- Brief
Rewrite the lines of source text in the records below as a single numbered list, skipping any blank lines. Do not include the pictures in your answer.

(Stored data)
________________________________________
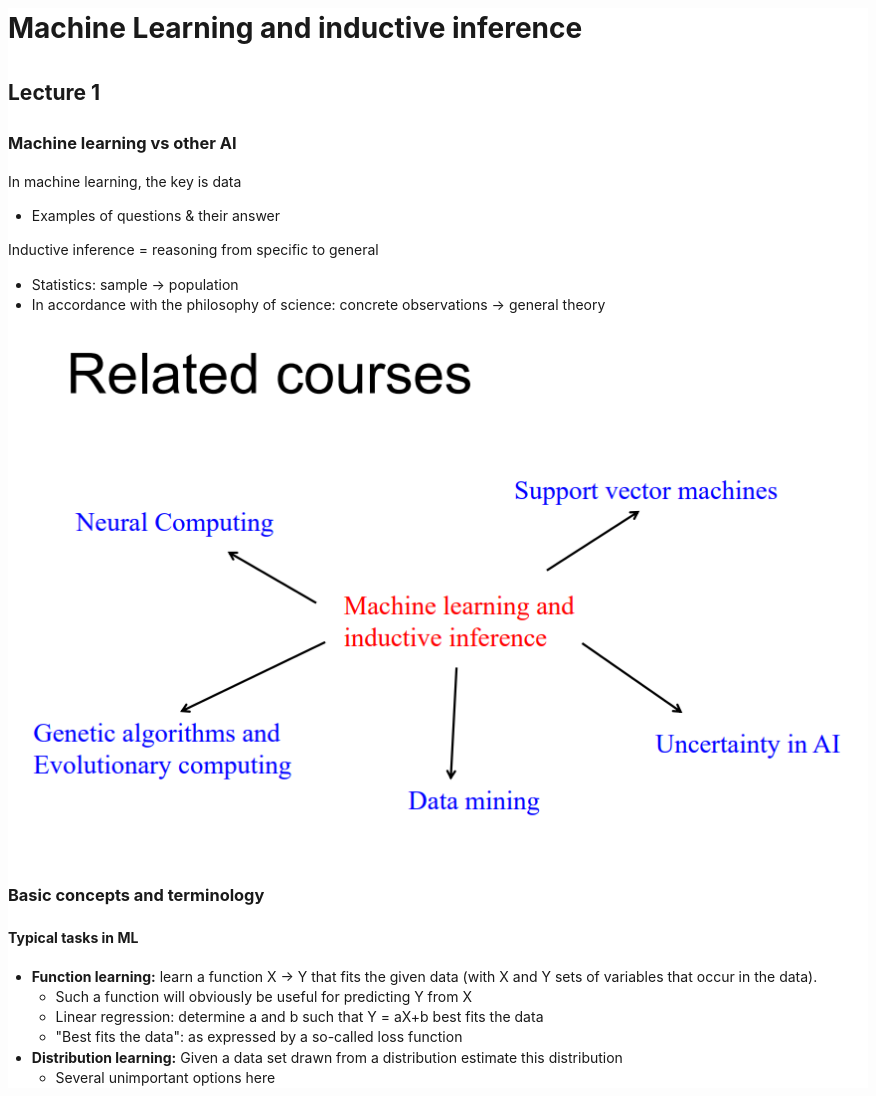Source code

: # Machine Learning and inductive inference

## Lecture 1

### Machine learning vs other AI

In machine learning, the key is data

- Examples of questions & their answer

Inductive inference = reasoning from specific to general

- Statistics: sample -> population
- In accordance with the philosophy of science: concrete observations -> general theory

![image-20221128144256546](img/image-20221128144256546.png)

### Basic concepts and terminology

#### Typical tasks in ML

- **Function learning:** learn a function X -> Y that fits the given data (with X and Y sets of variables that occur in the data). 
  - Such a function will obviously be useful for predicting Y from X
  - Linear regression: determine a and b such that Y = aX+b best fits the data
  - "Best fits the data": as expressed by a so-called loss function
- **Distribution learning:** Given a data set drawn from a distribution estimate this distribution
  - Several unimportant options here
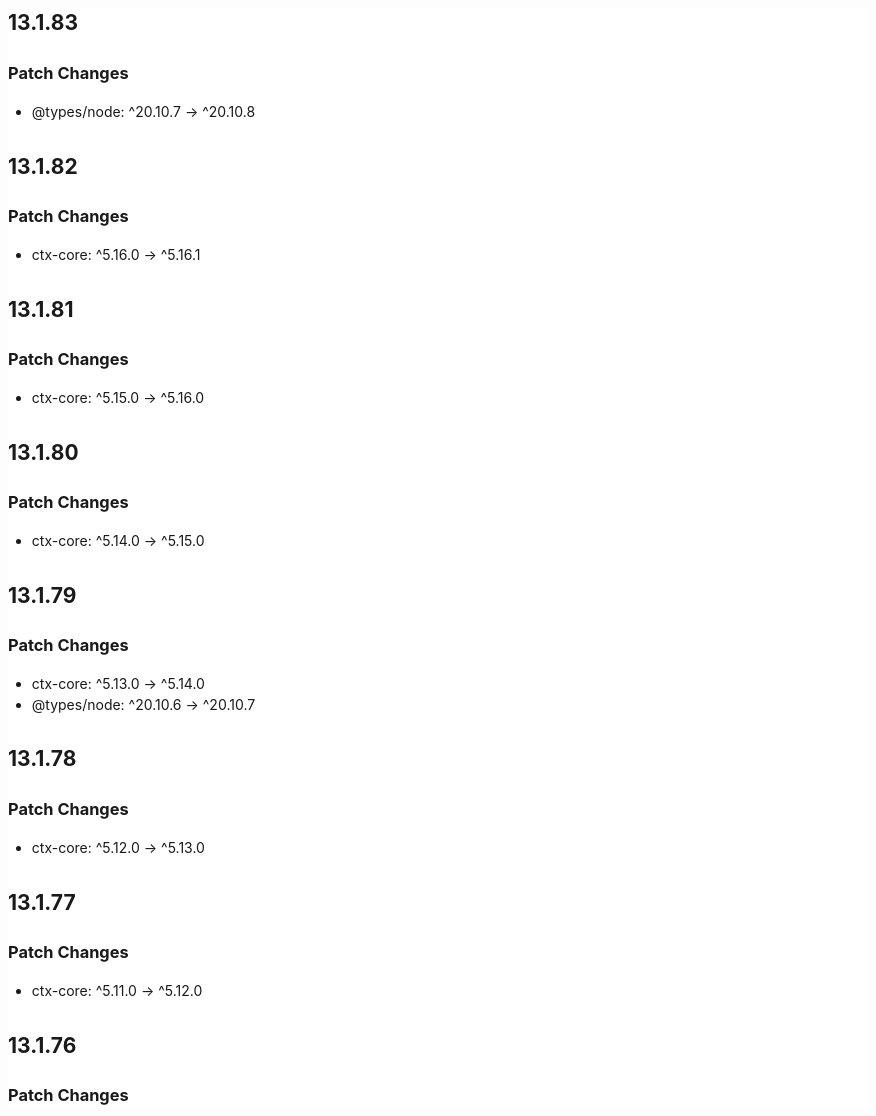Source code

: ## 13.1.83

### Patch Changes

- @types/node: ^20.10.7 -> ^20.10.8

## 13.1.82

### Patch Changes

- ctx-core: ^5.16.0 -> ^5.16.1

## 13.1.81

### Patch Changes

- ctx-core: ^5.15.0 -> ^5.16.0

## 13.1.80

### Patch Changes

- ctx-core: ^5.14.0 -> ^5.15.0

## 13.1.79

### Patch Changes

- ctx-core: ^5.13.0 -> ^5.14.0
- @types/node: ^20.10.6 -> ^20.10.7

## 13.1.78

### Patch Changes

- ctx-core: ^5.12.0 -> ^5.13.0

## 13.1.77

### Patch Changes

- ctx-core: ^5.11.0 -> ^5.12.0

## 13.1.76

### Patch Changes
________________________________________
- Answer to this task
1. Source code
2. : # Machine Learning and inductive inference
3. ## Lecture 1
4. ### Machine learning vs other AI
5. In machine learning, the key is data
6. - Examples of questions & their answer
7. Inductive inference = reasoning from specific to general
8. - Statistics: sample -> population
9. - In accordance with the philosophy of science: concrete observations -> general theory
10. ![image-20221128144256546](img/image-20221128144256546.png)
11. ### Basic concepts and terminology
12. #### Typical tasks in ML
13. - **Function learning:** learn a function X -> Y that fits the given data (with X and Y sets of variables that occur in the data). 
14.   - Such a function will obviously be useful for predicting Y from X
15.   - Linear regression: determine a and b such that Y = aX+b best fits the data
16.   - "Best fits the data": as expressed by a so-called loss function
17. - **Distribution learning:** Given a data set drawn from a distribution estimate this distribution
18.   - Several unimportant options here
19. Source code
20. : ## 13.1.83
21. ### Patch Changes
22. - @types/node: ^20.10.7 -> ^20.10.8
23. ## 13.1.82
24. ### Patch Changes
25. - ctx-core: ^5.16.0 -> ^5.16.1
26. ## 13.1.81
27. ### Patch Changes
28. - ctx-core: ^5.15.0 -> ^5.16.0
29. ## 13.1.80
30. ### Patch Changes
31. - ctx-core: ^5.14.0 -> ^5.15.0
32. ## 13.1.79
33. ### Patch Changes
34. - ctx-core: ^5.13.0 -> ^5.14.0
35. - @types/node: ^20.10.6 -> ^20.10.7
36. ## 13.1.78
37. ### Patch Changes
38. - ctx-core: ^5.12.0 -> ^5.13.0
39. ## 13.1.77
40. ### Patch Changes
41. - ctx-core: ^5.11.0 -> ^5.12.0
42. ## 13.1.76
43. ### Patch Changes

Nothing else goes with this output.